#### DESCRIPTION OF THE TASK:
Copy, exactly and without additions, every line in the records below from the one holding "DMZ tour – Khởi hành từ Huế 1" through the one holding "Cultura para os", both ends included.

#### TASK INPUT:
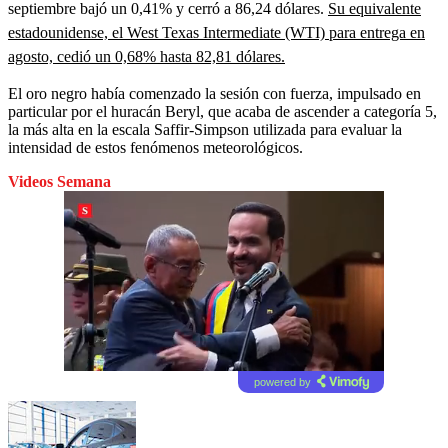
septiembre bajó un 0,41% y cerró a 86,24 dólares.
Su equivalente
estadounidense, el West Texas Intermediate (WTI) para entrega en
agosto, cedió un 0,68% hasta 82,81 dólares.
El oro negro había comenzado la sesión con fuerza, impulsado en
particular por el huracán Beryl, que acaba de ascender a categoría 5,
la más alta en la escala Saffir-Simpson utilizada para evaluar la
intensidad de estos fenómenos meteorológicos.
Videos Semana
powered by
...
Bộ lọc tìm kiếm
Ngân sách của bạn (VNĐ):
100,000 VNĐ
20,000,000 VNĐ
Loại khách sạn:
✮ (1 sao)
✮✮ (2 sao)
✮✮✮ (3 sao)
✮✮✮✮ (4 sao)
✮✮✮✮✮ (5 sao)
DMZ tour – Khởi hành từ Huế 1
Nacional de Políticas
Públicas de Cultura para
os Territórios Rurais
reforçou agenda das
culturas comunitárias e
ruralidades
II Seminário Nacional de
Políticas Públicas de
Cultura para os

#### ANSWER SECTION:
DMZ tour – Khởi hành từ Huế 1
Nacional de Políticas
Públicas de Cultura para
os Territórios Rurais
reforçou agenda das
culturas comunitárias e
ruralidades
II Seminário Nacional de
Políticas Públicas de
Cultura para os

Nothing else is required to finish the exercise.